Omdat tijden wat lastiger zijn om mee te rekenen, heb ik alles omgerekend naar minuten, als iemand een tijd neerzet van 1:10:30, wordt het dus 70.5 minuten. Dat maakt het selecteren ook makkelijker, ik kan nu eenvoudigweg het aantal mensen tellen dat tussen de 42 en 43 minuten loopt.

In Excel maak ik diverse werkbladen aan, waar ik met de data kan gaan spelen. Op het hoofdwerkblad zet ik de orginele data en de gesplitste tijden neer. Als ik een nieuw overzicht wil maken, bijvoorbeeld van het aantal deelnemers per geboortejaar, kopieer ik dat naar een nieuw blad. Ze heb ik al snel 10 werkbladen waarmee ik waardevolle analyses kan doen.

Geef inzicht in de brondata en je analyses

Wat ik erg belangrijk vind, is dat je laat zien in een infographic waar je data vandaan komt en wat je er mee gedaan hebt.
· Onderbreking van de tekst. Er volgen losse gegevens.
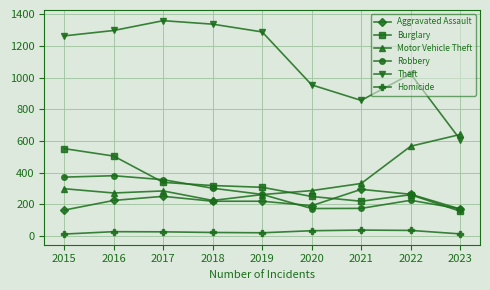

How many lines are shown in the chart?

6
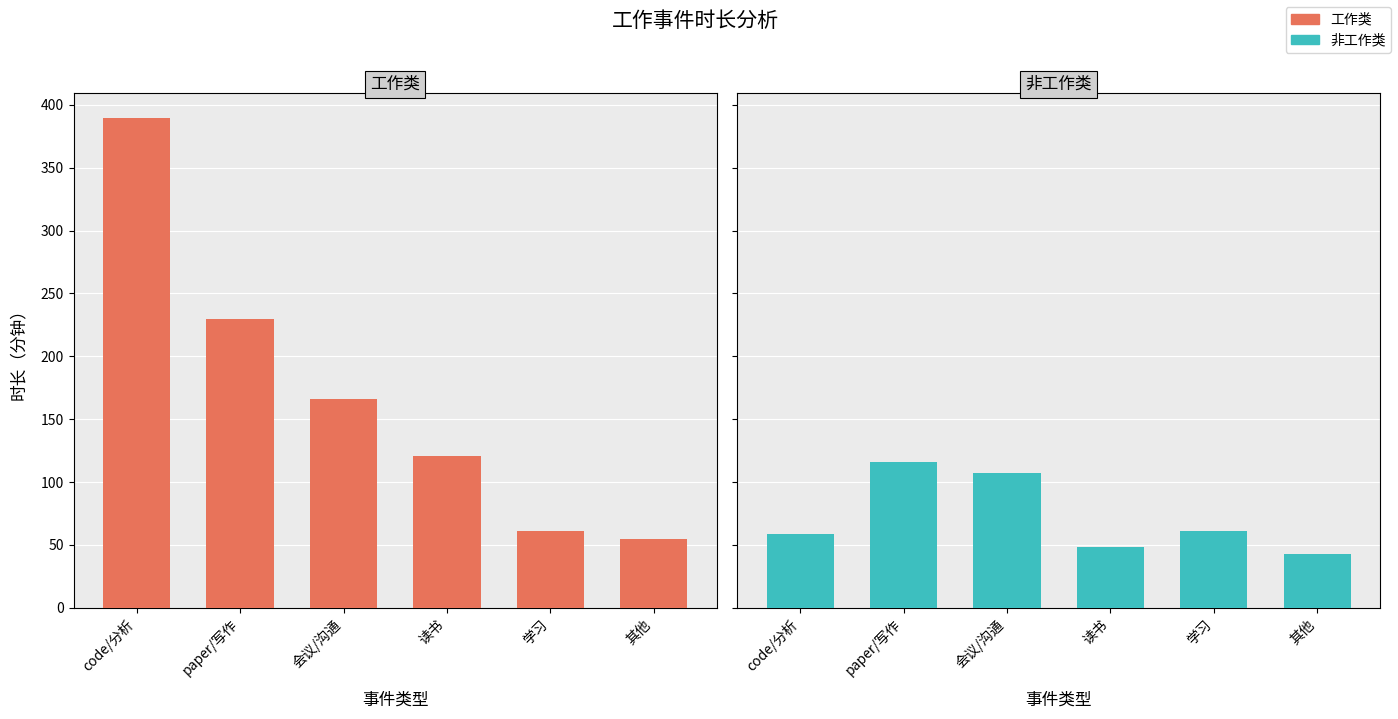

Between paper/写作 and 会议/沟通, which series saw the biggest shift?

工作类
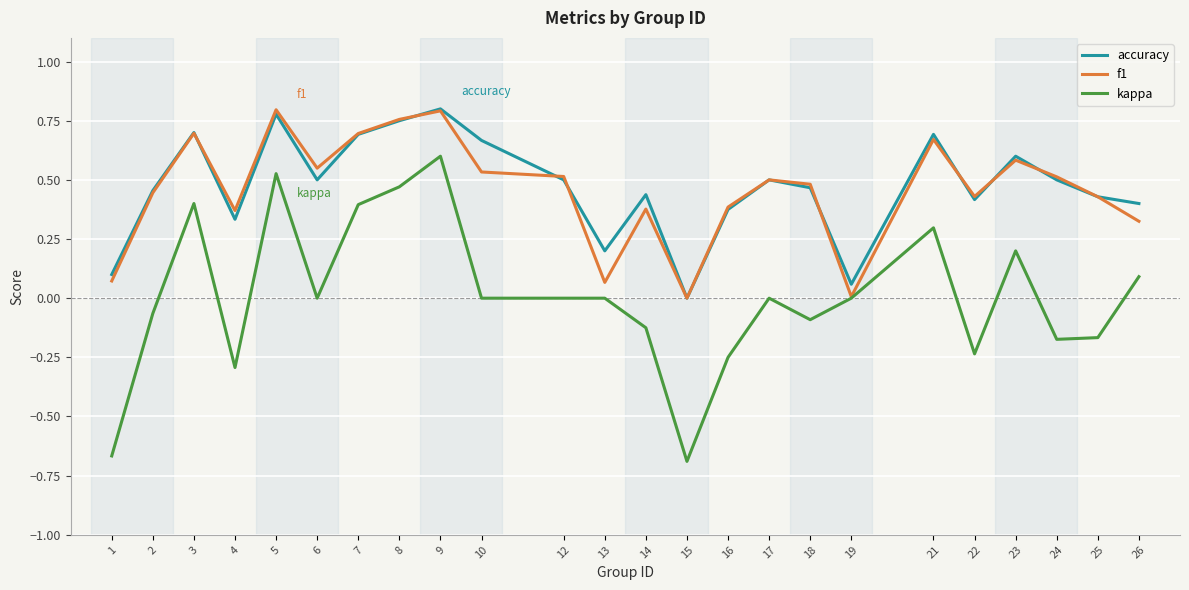

Between 1 and 6, which series saw the biggest shift?

kappa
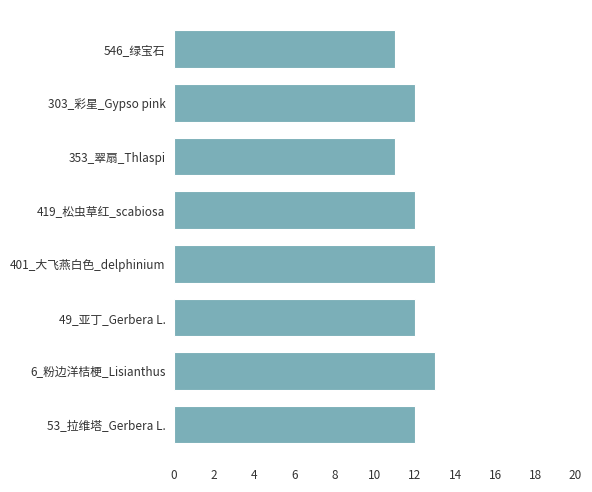

How many values are between 12 and 13?

6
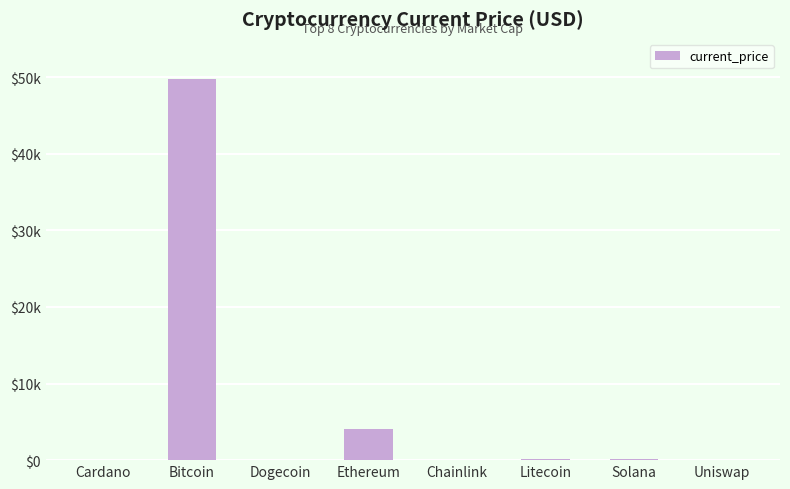

Are the bars horizontal?

No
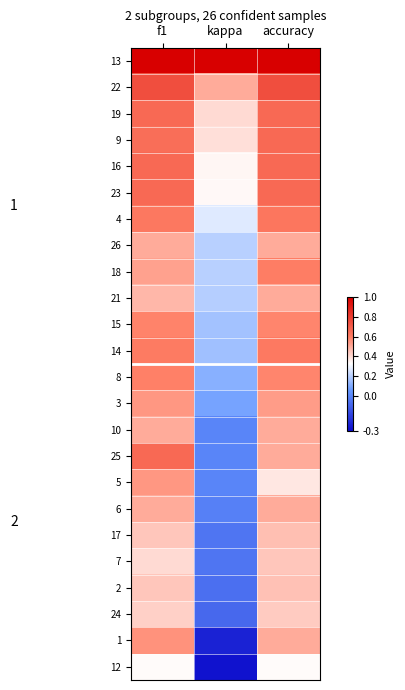

Reading left to right, transcribe all the data shown in this chart.

13: f1=1.0	kappa=1.0	accuracy=1.0
22: f1=0.8	kappa=0.5	accuracy=0.8
19: f1=0.7	kappa=0.4	accuracy=0.7
9: f1=0.7	kappa=0.4	accuracy=0.7
16: f1=0.7	kappa=0.3	accuracy=0.7
23: f1=0.7	kappa=0.3	accuracy=0.7
4: f1=0.6	kappa=0.3	accuracy=0.6
26: f1=0.5	kappa=0.2	accuracy=0.5
18: f1=0.5	kappa=0.2	accuracy=0.6
21: f1=0.5	kappa=0.2	accuracy=0.5
15: f1=0.6	kappa=0.2	accuracy=0.6
14: f1=0.6	kappa=0.2	accuracy=0.6
8: f1=0.6	kappa=0.1	accuracy=0.6
3: f1=0.5	kappa=0.1	accuracy=0.5
10: f1=0.5	kappa=0.0	accuracy=0.5
25: f1=0.7	kappa=0.0	accuracy=0.5
5: f1=0.5	kappa=0.0	accuracy=0.4
6: f1=0.5	kappa=-0.0	accuracy=0.5
17: f1=0.4	kappa=-0.0	accuracy=0.5
7: f1=0.4	kappa=-0.0	accuracy=0.4
2: f1=0.4	kappa=-0.1	accuracy=0.5
24: f1=0.4	kappa=-0.1	accuracy=0.4
1: f1=0.6	kappa=-0.3	accuracy=0.5
12: f1=0.3	kappa=-0.3	accuracy=0.3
Dit is geen wetenschappelijk artikel (en ik ben geen Diederik Stapel), maar toch is het belangrijk om te laten zien waar je de data vandaan hebt en hoe je aan je resultaten gekomen bent. Zeker bij omvangrijke datasets is een klein foutje zo gemaakt. Op die manier kunnen mensen jouw analyses ook narekenen.

Daarvoor is het wel verstandig om de data wat toegankelijker te maken, met headers en opmerkingen. Het kost wat meer werk, maar het geeft geïnteresseerden de mogelijkheid om de data zelf te analyseren. Voor dit artikel heb ik gewerkt met een (gewoon) Excel-bestand. Tijdens het schrijven kwam ik overigens enkele fouten tegen in de dataset, die ik er gelukkig uit kon halen.

Welke resultaten zijn het meest opvallend?

Er zijn twee vragen die je jezelf moet stellen.

  1. Wat is het verhaal van de data? Met andere woorden; wat valt het meeste op of is onverwacht? Die informatie gebruik je als de kern van je artikel of infographic.
  2. Zien de data er normaal uit? Wat normaal is, hangt voor een gedeelte natuurlijk van de data af. Om in het voorbeeld te blijven: als op de 10 kilometer alle finishtijden van de lopers onder de 40 minuten liggen, heb je misschien de data van de wedstrijdlopers te pakken en niet van de recreanten.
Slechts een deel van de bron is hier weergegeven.